In 1950, Cassidy enrolled at college to get a musical teaching credential. However, after a year, he decided to move to Southern California to meet more jazz musicians and perhaps form a group of his own. During this period, Cassidy performed together with many leading jazz musicians including Art Pepper, Cannonball Adderley, Roland Kirk, Lee Konitz and Gerry Mulligan.
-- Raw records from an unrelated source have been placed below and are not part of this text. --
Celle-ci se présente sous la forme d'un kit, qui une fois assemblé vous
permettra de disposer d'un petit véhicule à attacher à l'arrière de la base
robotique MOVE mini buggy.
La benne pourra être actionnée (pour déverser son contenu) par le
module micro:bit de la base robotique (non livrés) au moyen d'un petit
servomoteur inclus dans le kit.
With Taj Mahal and Ry Cooder, Cassidy formed the Rising Sons in 1964. After that, he formed the Red Roosters in 1965, with his fourteen-year-old stepson Randy California, Jay Ferguson and Mark Andes. Adding John Locke, they became Spirit in 1967. Cassidy sported a shaved head, which was unusual at that time, and he always wore black. He used a single bass drum, and two large parade bass drums as floor toms. Because California stepped out of the group for a period of time in 1972, following the death of Jimi Hendrix, Cassidy was the only member who played with all various line-ups of Spirit on almost 20 albums over almost 30 years. Spirit finally disbanded following California's death in 1997. Cassidy later performed with Merrell Fankhauser in the Fankhauser Cassidy Band.

From the mid-1970s, Cassidy also worked as an actor, including live improvisation.

== Personal life and death ==
Cassidy had a wife, Beverly, a daughter, Carol Ann Griffith, a son, Christian Padriack Cassidy, and several stepchildren and grandchildren. He had previously been married to Bernice Pearl Wolfe, the mother of Randy California. Cassidy wrote, studied history, and continued to correspond with fans from his residence in Southern California until his death. He died of cancer in San Jose at the age of 89 on 6 December 2012.